Since we are brought in to deliver non-clinical care to patients (oncology, gerontology, primary care, transplant, ob/gyn) we see patients turning to us for information on these things far too often, and generally in a state of confusion. There have been a number of cases when patients have been discharged without this information and have no place to turn. Although we are a safety net, what we really see a need for is helping make this a part of the conversation before it becomes too late or too obvious because it also then means the family is educated and able to make a decision vs. feeling trapped in an isolating/scary situation. In terms of integrating these services further into a practice, I think utilizing existing resources and supports outside of MD referrals, navigators, social workers, nurses who may see these concerns pop-up before a medical intervention is needed is also important in smoothing these transitions of care.
Good topic.
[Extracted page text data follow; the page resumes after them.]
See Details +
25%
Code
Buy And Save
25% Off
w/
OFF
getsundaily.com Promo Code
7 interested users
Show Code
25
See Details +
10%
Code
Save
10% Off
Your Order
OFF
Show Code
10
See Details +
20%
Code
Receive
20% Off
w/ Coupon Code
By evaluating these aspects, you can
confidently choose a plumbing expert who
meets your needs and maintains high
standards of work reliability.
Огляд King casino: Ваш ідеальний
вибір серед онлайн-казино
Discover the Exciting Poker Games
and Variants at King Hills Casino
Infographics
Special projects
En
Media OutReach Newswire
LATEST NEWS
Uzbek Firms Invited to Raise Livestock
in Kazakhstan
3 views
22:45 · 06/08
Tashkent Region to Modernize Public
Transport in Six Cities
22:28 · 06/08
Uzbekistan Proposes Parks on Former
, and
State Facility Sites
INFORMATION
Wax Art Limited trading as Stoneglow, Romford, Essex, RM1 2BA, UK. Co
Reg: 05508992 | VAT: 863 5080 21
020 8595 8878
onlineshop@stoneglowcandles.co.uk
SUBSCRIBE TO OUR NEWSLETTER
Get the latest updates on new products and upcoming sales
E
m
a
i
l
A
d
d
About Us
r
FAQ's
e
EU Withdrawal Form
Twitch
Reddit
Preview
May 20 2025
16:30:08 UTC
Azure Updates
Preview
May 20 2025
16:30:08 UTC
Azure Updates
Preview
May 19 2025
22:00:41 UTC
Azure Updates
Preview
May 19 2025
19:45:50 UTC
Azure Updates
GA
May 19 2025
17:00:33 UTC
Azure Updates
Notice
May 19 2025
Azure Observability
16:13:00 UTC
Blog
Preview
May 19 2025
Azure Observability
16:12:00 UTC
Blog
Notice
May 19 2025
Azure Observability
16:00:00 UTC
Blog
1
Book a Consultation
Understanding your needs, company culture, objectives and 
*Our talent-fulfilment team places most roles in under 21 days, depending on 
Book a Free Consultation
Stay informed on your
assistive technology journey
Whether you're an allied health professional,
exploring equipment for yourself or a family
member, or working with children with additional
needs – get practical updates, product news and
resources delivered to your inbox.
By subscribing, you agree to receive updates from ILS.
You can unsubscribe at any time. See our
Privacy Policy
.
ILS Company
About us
I am not very deep in this issue but I know that my organisation, a university hospital, is building and coordinating a network of palliative teams in the region (1,6 milj people). We are also building “end of life-web page” with therapeutic elements as well as advice in practical things that a dying person may find useful. There are surprisingly many aspects in a good end of life.
A similar topic was just on a CNO Listserve that I am on. One of the options proposed was to add screening questions for either the MD or the RN to answer, with an automatic referral triggered if certain criteria are met. To ensure that it is completed, it could be a hard stop in the EHR (admission screening/in-patient) or be required to be completed every X months (ambulatory) in certain populations. Another potential option is to allow the nurse to “order” the consult.
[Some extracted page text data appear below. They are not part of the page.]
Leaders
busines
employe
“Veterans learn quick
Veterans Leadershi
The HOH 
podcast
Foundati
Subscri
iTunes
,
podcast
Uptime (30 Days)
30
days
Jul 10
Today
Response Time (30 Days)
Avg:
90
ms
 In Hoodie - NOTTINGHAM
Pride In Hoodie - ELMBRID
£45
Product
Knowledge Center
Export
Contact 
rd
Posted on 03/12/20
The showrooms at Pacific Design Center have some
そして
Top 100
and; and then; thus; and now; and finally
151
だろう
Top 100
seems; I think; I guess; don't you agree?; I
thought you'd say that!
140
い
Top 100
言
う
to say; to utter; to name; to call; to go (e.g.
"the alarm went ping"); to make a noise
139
We also touched on this topic at our Medical Executive Council this morning. The physicians were very opposed to a nurse “ordering” this type of consult, even on the in-patient setting. They were slightly more open to screening questions.
2 different institutions Ive worked in faced a similar problem in the ICU. In both cases the key was to utilize social work to make the initial contact with who could benefit from a palliative care consult until the referring physicians evolved the system culture of it being more of a norm. In one institution the social worker presence in the ER was increased and any patient that met certain criteria like age or X number co-morbid conditions was screened automatically by social work and referrals for the palliative team to reach out during the hospital stay. In the second institution, during the daily ICU huddle the social worker would address the need for a consult with the ICU physician if they deemed prudent. Over time the early utilization of palliative care grew into a normalcy.